Mereka berhemat mengelola keuangan, agar penghasilan mencukupi kebutuhan sebulan ke depan. Ayah dan ibu berjibaku, agar anak-anaknya tetap sekolah. Dan ada hikmah saya petik, sepelik masalah kalau dihadapi berdua akan terasa berbeda.
Kilasan pemikiran ini, yang meneguhkan semangat menikah. Di kemudian hari, saya mengalami sendiri. Jatuh bangun, perselisihan suami istri terjadi. Saya dituntut terus belajar, agar rumah tangga tetap berjalan dengan baik.

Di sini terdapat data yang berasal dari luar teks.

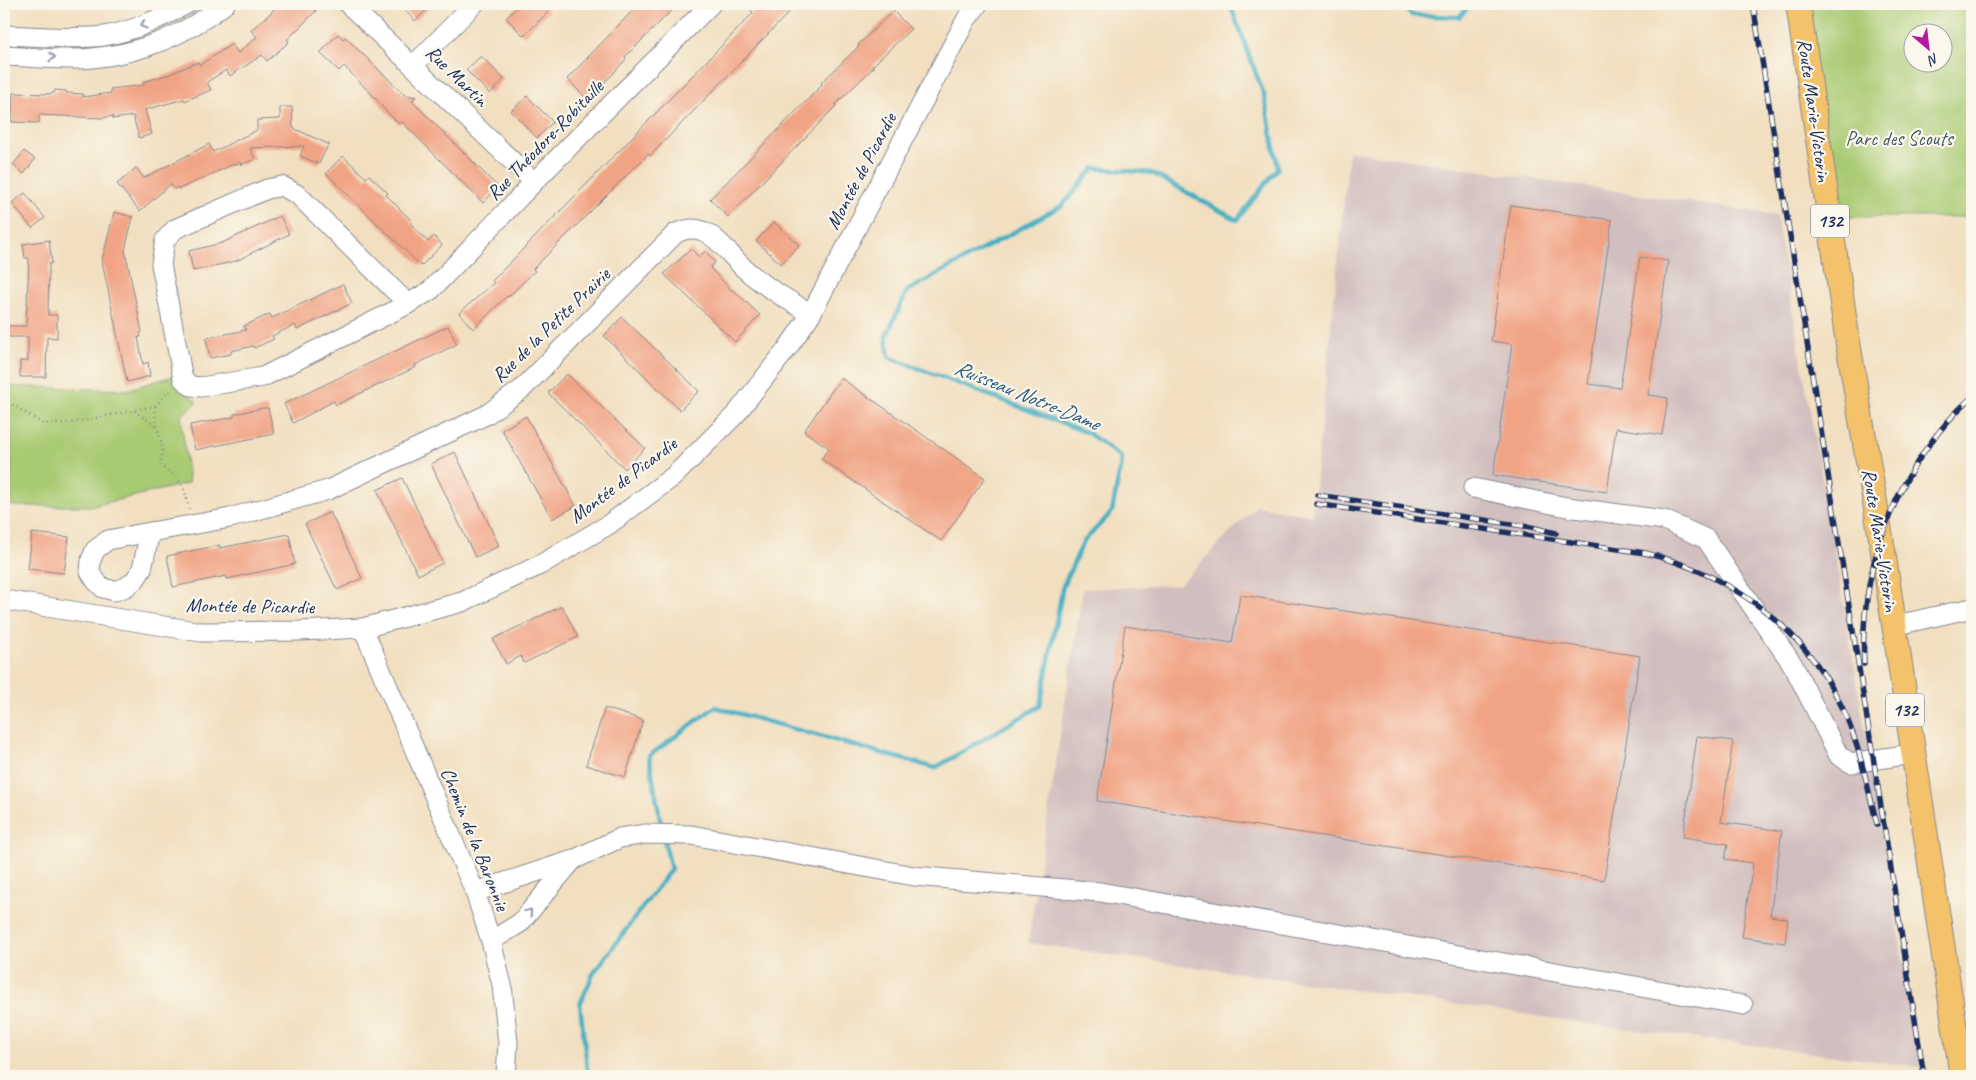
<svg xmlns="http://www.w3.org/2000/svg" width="1976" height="1080" font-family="Caveat,sans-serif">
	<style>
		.industrial { fill: #d1bfbf }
		.green { fill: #a8ca72; stroke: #627c68; fill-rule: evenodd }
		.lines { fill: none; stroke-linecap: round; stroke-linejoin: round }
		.stream { stroke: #44afc2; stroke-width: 4.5 }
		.building { fill: #f1a485 }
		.minor-casing { stroke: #86878f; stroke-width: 21 }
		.major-casing { stroke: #86878f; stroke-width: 26 }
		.path { stroke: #86878f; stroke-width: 2.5; stroke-dasharray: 1 4; stroke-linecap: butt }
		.minor { stroke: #fff; stroke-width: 19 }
		.major { stroke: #f3c26a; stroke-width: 24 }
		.rail-casing { stroke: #1b2f5e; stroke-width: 5.5 }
		.rail { stroke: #fbf7ec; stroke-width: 4; stroke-dasharray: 11; stroke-linecap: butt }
		.oneway { stroke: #8d97ae }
		.labels { text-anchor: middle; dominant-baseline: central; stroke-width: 4.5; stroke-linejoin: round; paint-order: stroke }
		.shield { fill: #fbf7ec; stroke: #5e6b89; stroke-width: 1 }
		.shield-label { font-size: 19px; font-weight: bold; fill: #1b2f5e }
		.street-label { font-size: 20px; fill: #1b2f5e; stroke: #fbf7ec }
		.park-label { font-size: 20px; fill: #3e5663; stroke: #fbf7ec }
		.water-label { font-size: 21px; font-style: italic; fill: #295c81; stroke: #fbf7ec }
	</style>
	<rect width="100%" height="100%" fill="#fbf7ec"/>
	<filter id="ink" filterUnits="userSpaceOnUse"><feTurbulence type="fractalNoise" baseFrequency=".02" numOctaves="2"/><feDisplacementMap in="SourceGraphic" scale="10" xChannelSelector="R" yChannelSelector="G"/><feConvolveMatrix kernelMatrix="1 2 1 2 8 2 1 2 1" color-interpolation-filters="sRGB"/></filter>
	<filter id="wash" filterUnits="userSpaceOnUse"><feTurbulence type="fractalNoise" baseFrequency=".0096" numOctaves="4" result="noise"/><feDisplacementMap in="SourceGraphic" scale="20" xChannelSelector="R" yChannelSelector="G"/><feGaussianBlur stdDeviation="1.12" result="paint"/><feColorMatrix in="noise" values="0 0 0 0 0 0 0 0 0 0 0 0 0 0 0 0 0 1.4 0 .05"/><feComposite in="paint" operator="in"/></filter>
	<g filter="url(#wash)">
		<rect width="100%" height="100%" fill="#f1dfc0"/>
		<path class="industrial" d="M1349,151L1776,215L1853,658L1921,1067L1620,1028L1028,943L1083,589L1179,585L1256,506L1312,516Z"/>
		<path class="green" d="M1804,4H1972V217H1836ZM1914,32H1944V62H1914Z
			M174,376V382L197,402L181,416L189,483L93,506H11V425L4,412V386L126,390Z"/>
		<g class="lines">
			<path class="stream" d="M1401,4L1411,15L1459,17L1471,4
				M662,830L649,756L715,707L935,768L1040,706L1063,586L1084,541L1112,512L1122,458L1088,433L889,357L886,337L907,291L1063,205L1094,168L1152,173L1237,220L1278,168L1264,95L1230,4
				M588,1076L580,1004L593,974L671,869L664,840"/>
		</g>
		<g id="blocks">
			<path class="building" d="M268,4H309L316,11L287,40L289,42L267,61L262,55L230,76L226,70L207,82L211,90L185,101L184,99L145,110L152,134L139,138L133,116L113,119V116L102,118L39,115V123L12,122L13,93L49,94L54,93L55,90L66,91L67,93L83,94V97L111,93L110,89L144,85L143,82L170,74L198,62L200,65L232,44L238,53L257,37L251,30L274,10Z
				M399,4H433L415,21Z
				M520,4H541L549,11L524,36L506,18Z
				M639,4H678L625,57L626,59L612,75L587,99L567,79Z
				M757,4H797L650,156L648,154L533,269L535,271L508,297L507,296L473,329L459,313L494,283L492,281L735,32L753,13L751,11Z
				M893,11L911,29L872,66L874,67L835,105L836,106L728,217L710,199L822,85L821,83L859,46L858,45Z
				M338,34L343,39L345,37L405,95L416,97L412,101L498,187L483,203L402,122L399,124L381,106L382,105L344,66L339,71L320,53Z
				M481,56L504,79L490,94L466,70Z
				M527,96L553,122L537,138L511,111Z
				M280,107H292L293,128L330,145H328L319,164L300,156L304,146L250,148L255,159L241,165L240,162L237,164L236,163L179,189L178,187L174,189L171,184L140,211L117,184L136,168L144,178L209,144L213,152L257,130V120L280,119Z
				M24,151L35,159L24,174L13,165Z
				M343,156L366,178L369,175L388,193L386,195L412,221L410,223L428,242L434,236L442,245L421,266L326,173Z
				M25,193L45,218L32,228L12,203Z
				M1511,205L1612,220L1588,384L1620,388L1640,257L1668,261L1648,395L1668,398L1662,435L1616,428L1607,492L1493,475L1512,344L1491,341Z
				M114,212L133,217L125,250L142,332L140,333L141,337H138L143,364L148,362L150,376L127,382L102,261Z
				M280,216L289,234L236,261L193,271L189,251L222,243Z
				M774,222L799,245L781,264L756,241Z
				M49,240L52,263L49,264L48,315H57V338L47,337L46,377H20V361H28V337H4V326H26L29,258H25L23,244Z
				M691,249L699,257L705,251L715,262L710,268L732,291L733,290L760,315L735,342L664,274Z
				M343,284L352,303L346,306L297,330L295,325L272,336L274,339L254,348L253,346L231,351V354L210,358L206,338L246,330L244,326L270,314L272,318Z
				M622,317L699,391L680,410L604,336Z
				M448,326L457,344L415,365L416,367L336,405L334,401L293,423L284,404Z
				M567,374L645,448L625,469L548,393Z
				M841,378L985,478L941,541L821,459L829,448L804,431Z
				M263,408H268L274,434L195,450L190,425L234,417V414Z
				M526,416L576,506L552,519L502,430Z
				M455,452L499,546L475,557L431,464Z
				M402,478L443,563L418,575L377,490Z
				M330,512L362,578L337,590L305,524Z
				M32,533L69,537L64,573L28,569Z
				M289,534L295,564L227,579L226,576L173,587L167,556L220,545V548Z
				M1240,595L1640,656L1604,880L1097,801L1125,626L1232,643Z
				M562,606L578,637L524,663L521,656L506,664L493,639Z
				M605,708L643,720L625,777L586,765Z
				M1697,736L1733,741L1721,822L1782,831L1770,916L1788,919L1785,943L1742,937L1753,863L1725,859L1728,844L1683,837Z"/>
		</g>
	</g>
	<g filter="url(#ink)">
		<use href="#blocks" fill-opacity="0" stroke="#86878f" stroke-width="1"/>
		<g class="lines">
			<g class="minor-casing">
				<path id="minor" d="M348,4L534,182
					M4,35C37,36 72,40 104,36C134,31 161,18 187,4
					M4,56C32,57 64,61 92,58C140,54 187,34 225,4
					M413,66L474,4
					M408,304L298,195L282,186L267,189L175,229L165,240L161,264L183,379L191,386L201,387L263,377L408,304L431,290L534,182L711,4
					M1473,488L1567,507L1664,520L1706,539L1793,665L1839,756L1851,763L1912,754
					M150,532L142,569L135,580L126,587L115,591L103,588L96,581L90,572L91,560L95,550L108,540L150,532L191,525L230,518L328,490L486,415L522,389L676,233C686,229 694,227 705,232C720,239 734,260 747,271C766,288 789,300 811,314
					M4,600L201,632L300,631L363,628L462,602L540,565L608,525L674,476L736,414L787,349L811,314L966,20L978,4
					M1893,626L1972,608
					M363,628L475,892L491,941L502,985L508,1043L506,1076
					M573,860L620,838L646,834L691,835L914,876L1100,892L1743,1005
					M475,892L573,860L520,923L491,941"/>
			</g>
			<g class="major-casing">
				<path id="major" d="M1798,4L1848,343L1881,538L1962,1076"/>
			</g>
			<path class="path" d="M4,399L43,424L71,423L155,406L171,390
				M155,406L156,423L163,449L160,466C182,478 184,485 189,509
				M134,411L156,426"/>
			<use href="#minor" class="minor"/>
			<use href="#major" class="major"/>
			<g class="rail-casing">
				<path id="rail" d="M1753,4L1924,1076
					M1317,495L1531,527L1556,533
					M1316,504L1645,553C1725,572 1798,623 1837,697C1858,736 1866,782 1877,824
					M1864,664C1859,565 1898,464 1972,397"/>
			</g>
			<use href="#rail" class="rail"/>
		</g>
		<defs><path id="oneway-chevron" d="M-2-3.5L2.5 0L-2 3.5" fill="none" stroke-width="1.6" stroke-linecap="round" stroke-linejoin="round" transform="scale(1.25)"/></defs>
		<g class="oneway">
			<use href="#oneway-chevron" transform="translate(143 25) rotate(164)"/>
			<use href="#oneway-chevron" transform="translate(52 57) rotate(1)"/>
			<use href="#oneway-chevron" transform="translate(529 912) rotate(-50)"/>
		</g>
	</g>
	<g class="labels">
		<g class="shield">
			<rect x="1811" y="204.5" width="38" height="33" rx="4"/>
			<rect x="1886" y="693.5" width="38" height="33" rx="4"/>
		</g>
		<g class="shield-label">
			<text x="1830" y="221">132</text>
			<text x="1905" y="710">132</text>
		</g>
		<g class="street-label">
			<text transform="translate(457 76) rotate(44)">Rue Martin</text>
			<text transform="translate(1814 110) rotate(82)">Route Marie-Victorin</text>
			<text transform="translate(545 140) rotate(-46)">Rue Théodore-Robitaille</text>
			<text transform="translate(861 171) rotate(-62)">Montée de Picardie</text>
			<text transform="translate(551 325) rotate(-44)">Rue de la Petite Prairie</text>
			<text transform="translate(623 480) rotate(-37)">Montée de Picardie</text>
			<text transform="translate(1880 540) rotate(81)">Route Marie-Victorin</text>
			<text transform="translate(250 606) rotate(1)">Montée de Picardie</text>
			<text transform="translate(475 839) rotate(68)">Chemin de la Baronnie</text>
		</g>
		<g class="park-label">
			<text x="1899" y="138">Parc des Scouts</text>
		</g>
		<g class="water-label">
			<text transform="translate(1027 395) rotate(22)">Ruisseau Notre-Dame</text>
		</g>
	</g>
	<rect width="1976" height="1080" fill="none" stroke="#fbf7ec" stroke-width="20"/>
	<g transform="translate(1928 48) rotate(152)"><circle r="24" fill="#fbf7ec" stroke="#a1a7b3"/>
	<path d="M0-4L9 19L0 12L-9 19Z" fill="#b5179e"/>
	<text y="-8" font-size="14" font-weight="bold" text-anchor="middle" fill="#1b2f5e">N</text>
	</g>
</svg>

Ya, mengatasi masalah sendiri, berbeda dengan dihadapi berdua. Ketika pikiran ini buntu, ada istri memberikan masukan. Ketika saya sedang sempit rezeki, nyatanya pintu rezeki terbuka dari istri.
------
Dulu, ketika keinginan menikah menggebu, ada buku yang getol dibaca. Adalah buku berjudul 'Menikahlah, Engkau Menjadi Kaya' ditulis oleh A. Mudjab Mahali. Ada point sangat masuk akal, baik dari sudut logika maupun religi.Â
Yaitu, bahwa setiap orang lahir membawa rezeki-nya masing-masing. Menikah ibarat mengumpulkan rejeki, yaitu rezeki suami dan rejeki istri. Pun setelah memiliki anak, mereka (anak-anak) juga membawa rezekinya sendiri.
Hal ini saya rasakan, rezeki mengalir setelah menikah. Mula-mula kami tinggal di rumah kontrakan, rezeki meningkat bertahap. Pekerjaan beruntun datang, diiringi bertambahnya pendapatan. Menabung sedikit demi sedikit, bisa pindah dan membeli rumah sendiri.
Ujian kenikmatan berganti, ada saat ujian kesempitan datang. Pernah saya berada, masa sepi pekerjaan sehingga sedikit pemasukan. Sampai saya kepikiran, di mana benarnya kalimat 'menikah membuka pintu rezeki'.
Tak dipungkiri, banyak rumah tangga selesai berawal dari masalah ekonomi. Suami istri tak lagi kompak, karena berada di masa paceklik. Padahal, sunatullah kehidupan demikian adanya. Masa senang dan masa sulit, adalah dua hal yang selalu dipergilirkan.